Chapter XCVIII: Cubed
Image of the Day: My Roommate's a Loser
A couple of days before Winter Break, my roommate bought a Rubik's Cube from K-Mart. The little fucker was extraordinarily difficult to come by, being sold out at Wal-Mart and costing upwards of eleven bucks. Darron and I naturally refused to look at the accompanying instructions and attempted to replicate, in our living room, fifty years of research by mathematicians and Asian child prodigies.This didn't really pan out (who woulda guessed?), and inspired the Image of the Day. Conceding defeat, we read the printed instructions, which turned out to be quite useless. They tell you how to solve the Cube, but only after you've already gotten it into a specific configuration which they call "The Green Cross." The explanation for how to reach this beginning step is: You will have to figure this out for yourself. Gee, thanks for nothing, Mr. Rubik.
So I went online and found a java applet where you can enter the configuration of your Cube and it'll tell you all the steps you need to solve it. I placed the completed Cube on the living room table, and the next morning Darron thought I was Rubik's Cube Jesus!

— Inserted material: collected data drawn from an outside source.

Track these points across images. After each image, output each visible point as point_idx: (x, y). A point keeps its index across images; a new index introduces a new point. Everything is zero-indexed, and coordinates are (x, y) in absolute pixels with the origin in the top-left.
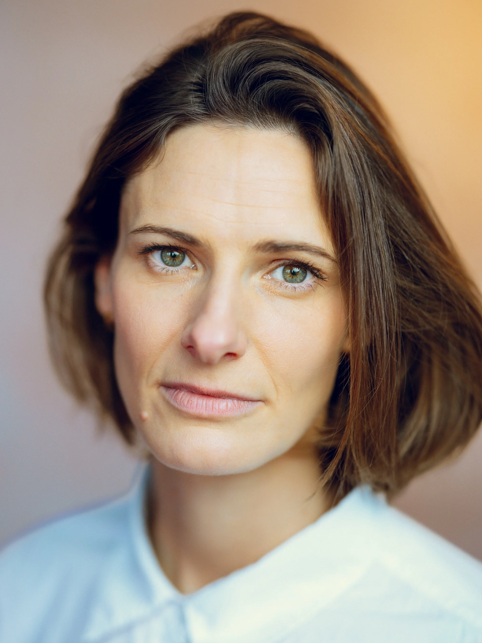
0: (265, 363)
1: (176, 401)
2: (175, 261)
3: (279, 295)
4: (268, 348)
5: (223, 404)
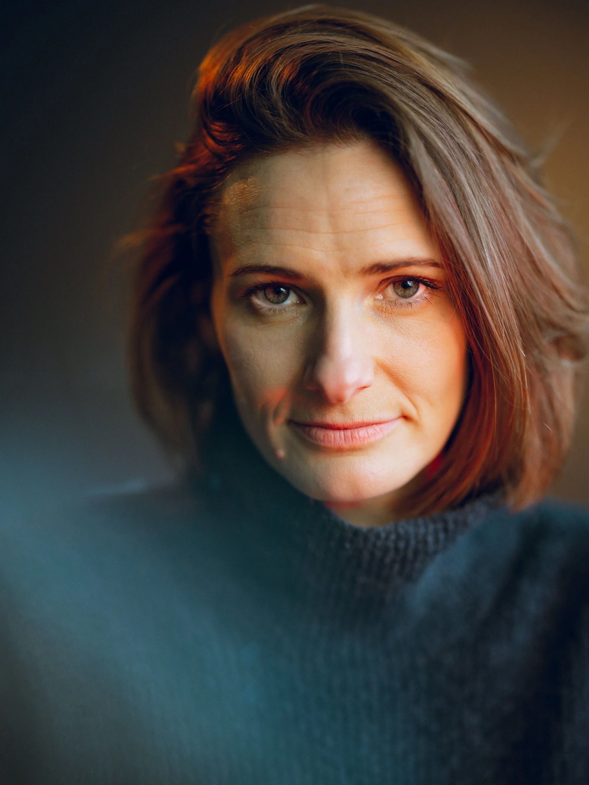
2: (279, 297)
3: (397, 315)
4: (396, 369)
5: (362, 432)
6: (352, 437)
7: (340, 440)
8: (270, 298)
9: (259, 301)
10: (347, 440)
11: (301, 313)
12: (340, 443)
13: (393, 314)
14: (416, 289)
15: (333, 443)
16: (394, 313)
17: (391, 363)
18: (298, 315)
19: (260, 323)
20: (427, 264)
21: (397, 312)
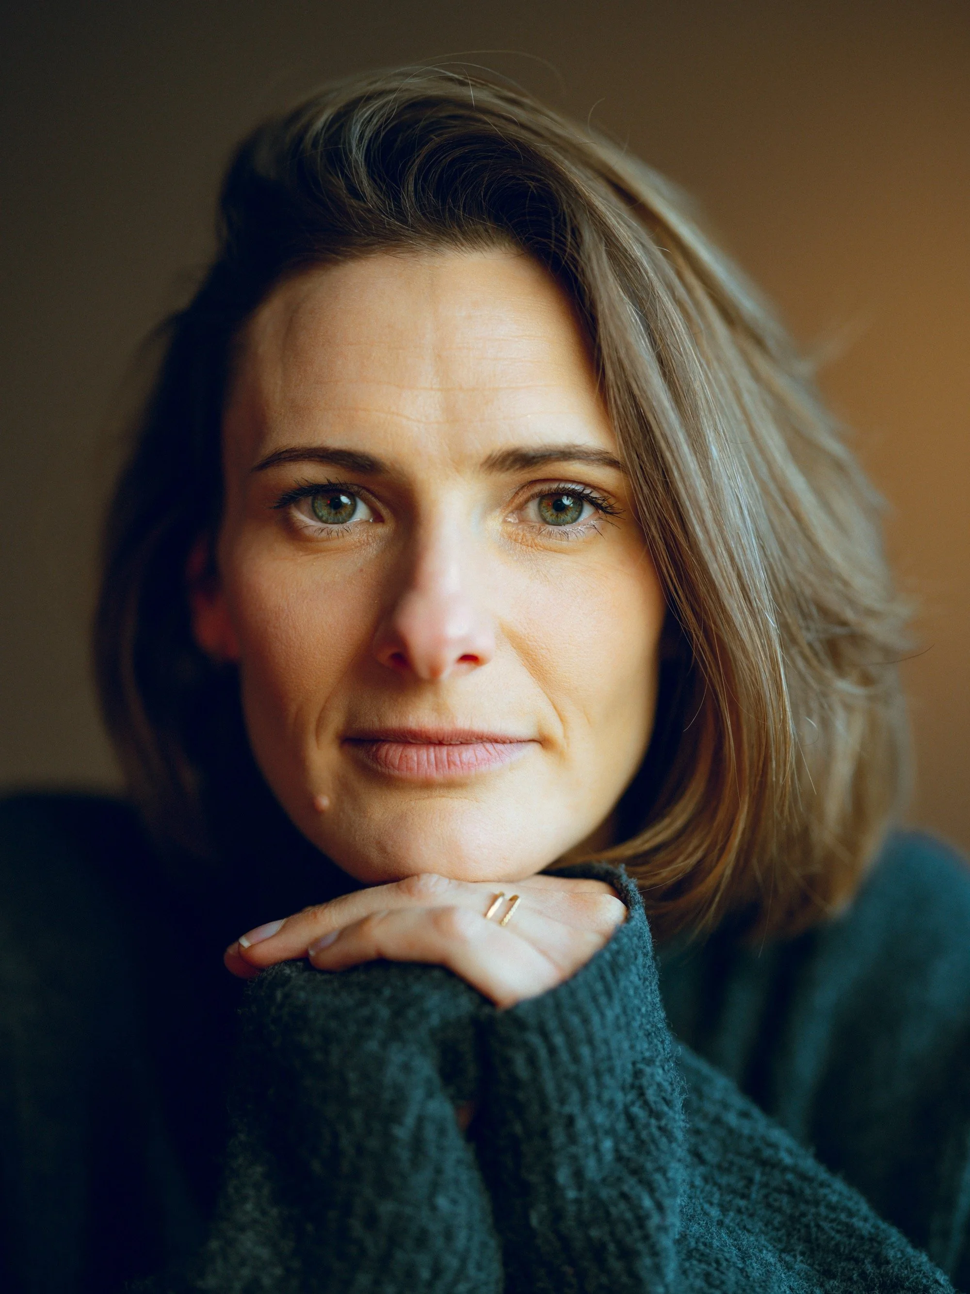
0: (532, 672)
1: (378, 762)
2: (339, 515)
3: (542, 549)
4: (535, 644)
5: (468, 754)
6: (448, 761)
7: (428, 766)
8: (322, 516)
9: (302, 517)
10: (440, 766)
11: (374, 537)
12: (428, 771)
13: (535, 548)
14: (577, 513)
15: (416, 771)
16: (536, 546)
17: (525, 629)
18: (370, 539)
19: (301, 553)
20: (598, 460)
21: (541, 544)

Interesting Rubik's Cube Facts:
1. Erno Rubik, the inventor of the cube, was a professor of Architecture.
2. There are 43,252,003,274,489,856,000 Rubik's Cube configurations.
3. None of these is more than twenty moves away from being solved.
4. The official world record for speed cubing is held by Minh Thai (22.95 seconds).
I also found is the following YouTube video of a Canadian kid solving the Cube in a minute or so. He has a cute smile when he finishes.
He also plays with his cat.
1 comment:
I'm impressed that you got the "L!" That's more than I could do, and I worked on it during the whole 1980's. Finally I just peeled the stickers off and completed it that way.